And what is it? Rule 13 from basketball creator Dr. James Naismith’s original rules, written in 1891, states, “The side making the most goals in that time shall be declared the winners.”
Woodard and Newkirk translate that to: “Prepare to win. Train to win. Dream to win.”
The number is a transposed version of the one she made famous. Cheryl Miller wore No. 31 because that’s what Woodard wore, and Reggie Miller wore No. 31 because his sister Cheryl did.
Becky Bridson, entering her second season as Seabury’s girls basketball coach, couldn’t believe her fortune to have Woodard in the school’s gym, conducting a camp open to all comers, not just Seabury students.
“She is just amazing,” Bridson said. “Her personality, you can see why she’s accomplished all she’s accomplished and been a Harlem Globetrotter. She’s great with the kids, and her knowledge is amazing. To have her here just means so much.”
Newkirk and Woodard stress the fundamentals by keeping it simple. Woodard asks the girls how to shoot a layup.
“Low and hard, high and soft,” camper Regan Zaremba responded quickly.
“When you go into your layup, you want to be down low with hard dribbles,” she said. “And then when you go up, you want to be high and soft.”
Woodard shared a pet-peeve of hers.
“We teach how to pass, but nobody teaches how to catch,” she said.
How do you catch, she asks the campers?
“Block and tuck,” they answer, putting their right hand forward and the left hand to the side.

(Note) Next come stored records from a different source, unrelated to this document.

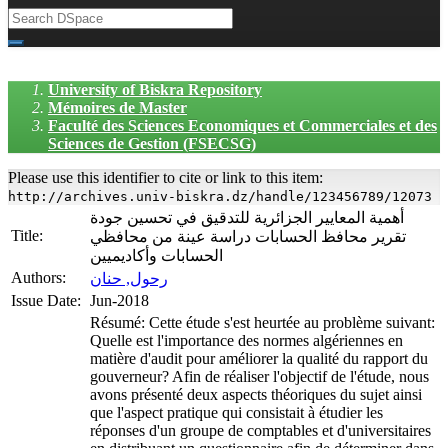
University of Biskra Repository
Mémoires de Master
Faculté des Sciences Economiques et Commerciales et des
Sciences de Gestion (FSECSG)
Please use this identifier to cite or link to this item:
http://archives.univ-biskra.dz/handle/123456789/12073
أهمية المعايير الجزائرية للتدقيق في تحسين جودة
Title:
تقرير محافظ الحسابات دراسة عينة من محافظي
الحسابات وأكاديميين
Authors:
رحول, حنان
Issue Date:
Jun-2018
Résumé: Cette étude s'est heurtée au problème suivant:
Quelle est l'importance des normes algériennes en
matière d'audit pour améliorer la qualité du rapport du
gouverneur? Afin de réaliser l'objectif de l'étude, nous
avons présenté deux aspects théoriques du sujet ainsi
que l'aspect pratique qui consistait à étudier les
réponses d'un groupe de comptables et d'universitaires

Woodard doesn’t teach shooting the ball, she explained, she teaches stroking it.
“Stroke, you feel,” she said.
To keep it interesting for the campers, Woodard will roll the ball up her arms, spin it on her fingers, turn her back to the basket at halfcourt and hit a shot without looking at the target. That’s for giggles. To make the players better, she brings them back to the basics.
“You can’t learn to read and write unless you know your ABC’s,” she said. “Even singers, they warm up their voices with the scales. Do re mi fa so la ti do.”
Woodard can still make music with a basketball in her hands, but she chooses to conduct a symphony of youngsters.
“It’s their turn,” she said spreading her arm out in the direction of a group of campers who seem thrilled to be in the presence of a woman who can do things with a basketball they didn’t know were possible, things they now dream of one day doing themselves.